• Selected excerpt:
*** Begin section ***

Yakama Elders share that since time immemorial, the Yakama people and fish are intertwined. Tribal members traveled then like they do today, covering vast tracts of lands to gather, hunt, and fish at all usual and accustomed areas.
In the 1850s, more settlers were coming to the Northwest, and Washington was a territory and not yet a state. There was a sense of urgency to write out the terms for the areas of lands for Natives. Yakama Chief George Meninock shares here what he witnessed during the treaty negotiations of 1855:
If we give you possession of the lands, we will lose our rights to fishing the streams, but Stevens said “No, The Whites wanted only to farm and would never interfere with the Indian fishing at their old fishing places.” But my father [Meninock, a Treaty Signer] said, “When we are dead then who will be witness to what you promise.” Then Governor Stevens said, “I will write it down in the Treaty that you and your people have the right to take fish at these old fishing places.”1
The Confederated Tribes and Bands of the Yakama Nation gathered in Walla Walla to sign the Treaty of 1855. 2 Article 3 of the treaty reserves the right to take fish at all usual and accustomed places.3 Governor Stevens stated to Kamiakin that “The Indian will be allowed to take fish…at the usual fishing places, and this promise will be kept by the Americans as long as the sun shines, as long as the mountains stand, and as long as the rivers run.”4
This article explores how the Yakama Nation created a treaty rights strategy that included both legislative and judicial branches of government and advocated for the rights outlined in the treaty.
Of the early settlers, law professor Will Rodgers stated that they “…just went out and lived from nature…he [the settler] thought it was nature he was living off of, but it was really future generations he [the settler] was living off of…”5 Fishing was utilized differently between tribal fishers and non-tribal fishers. Salmon began to deplete in 1865 and, over the course of several decades, because of the increased demand for salmon to canneries.6 For example, as a University of Washington module explains: “By 1883, over 50 such canneries operated in the Columbia River basin.”7 Before 1920, non-tribal fishers expanded from the Columbia River to the ocean, and, by the 1970s, they continued to expand past 200 miles of the U.S. coastline. Operations that overharvest salmon or threaten their habitat also threaten the livelihood of tribal members.8 Due to development along the river, there were also access issues for tribal members.

*** End section ***

• Dataset content:
*** Begin section ***

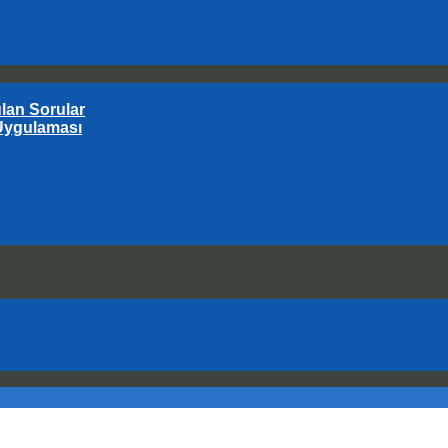
an Sorular
Uygulaması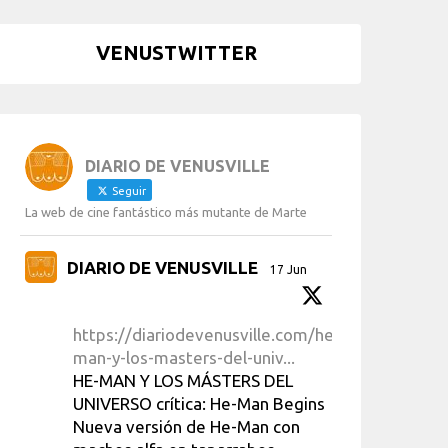
VENUSTWITTER
DIARIO DE VENUSVILLE
Seguir
La web de cine fantástico más mutante de Marte
DIARIO DE VENUSVILLE
17 Jun
https://diariodevenusville.com/he-
man-y-los-masters-del-univ...
HE-MAN Y LOS MÁSTERS DEL
UNIVERSO crítica: He-Man Begins
Nueva versión de He-Man con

*** End section ***

• Exercise requirements:
a) In the text on Yakama fishing rights, how many canneries were operating in the Columbia River basin by 1883?
b) Render this sentence from the text on Yakama fishing rights in Spanish: "Due to development along the river, there were also access issues for tribal members."

• Response list:
a) Over 50.

b) Debido al desarrollo a lo largo del río, también hubo problemas de acceso para los miembros de la tribu.